Elena Ferrante’s book Troubling Love describes an Italian family quite different than that of my father’s family. Delia, the main character, has complicated feelings about her relationship with her mother, Amalia, who separated from her physically-abusive husband when Delia was a young woman. When Amalia is found dead (drowned in the sea) and Delia goes to her funeral, it unleashes a torrent of thoughts and feelings that we are privy to as readers. The story involves other characters and sub-plots that help us to understand (without accepting or forgiving) Amalia’s husband’s jealousy and rage. But Ferrante is unflinching in her description of abusive men, for whom she has no use. She depicts them in all their garishness, naked rage, and lust. It is not a pretty picture. Ferrante is so good at describing exactly what it is that Delia feels, but at the same time, we end up wandering with Delia through her tangled nightmares as she relives the traumas and memories of her childhood and youth. There were events that happened in her childhood that should not have happened, and behavior that she and her sisters should have been shielded from. But they were not. It is the feelings Ferrante evokes via her writing that struck a nerve in me. She can describe those feelings of suffocation, of cloyingness, of bewilderment, of duty, of need, in a way that I intuitively recognize and remember.

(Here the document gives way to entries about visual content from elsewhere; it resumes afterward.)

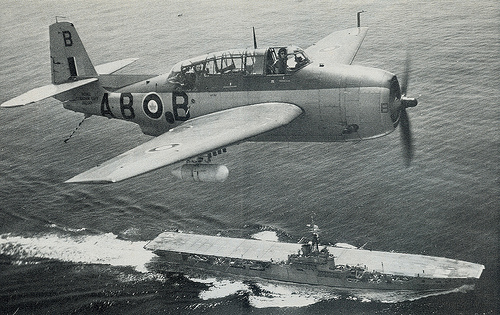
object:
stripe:
[67, 57, 78, 76]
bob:
[120, 91, 196, 124]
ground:
[294, 130, 457, 232]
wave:
[0, 223, 155, 274]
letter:
[172, 91, 191, 122]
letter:
[142, 92, 165, 119]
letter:
[119, 92, 136, 120]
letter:
[100, 92, 116, 117]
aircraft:
[0, 10, 417, 184]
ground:
[375, 252, 411, 280]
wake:
[0, 232, 152, 274]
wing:
[301, 25, 370, 65]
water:
[0, 0, 500, 315]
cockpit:
[168, 46, 312, 77]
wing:
[65, 100, 302, 185]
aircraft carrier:
[143, 231, 484, 292]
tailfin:
[0, 16, 139, 114]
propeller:
[395, 46, 417, 167]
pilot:
[267, 48, 291, 75]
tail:
[1, 16, 136, 126]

As I grew older, I made myself a promise that my life would be so different from the lives of my aunts and uncle, and it is, but only after much reflection and risk-taking. When family life is not about love and loving others, but rather about hatred, conflict and jealousy of others, it is no small task to try to undo that or to surpass it. Troubling Love is not a book for everyone’s tastes; many people will find it disturbing and uncomfortable. It is both those things. But if you have experienced the claustrophobia of one type of family life, you will be drawn into her story, and it is well-worth the read. I don’t know if I could have appreciated Ferrante’s book had I read it in my twenties; it is the only book written by her that I have read so far, but I do think that I could manage to read more of her writing. A lot of years have passed and I have the distance necessary for me to read such stories. One can ask, why do you want to? My answer is that it is a way of facing those early fears and bewilderment and finding out that one has overcome and perhaps understood them. Literature serves many purposes; for me, it is not solely about entertainment, but rather about finding answers on this life journey. It has always been about that for me.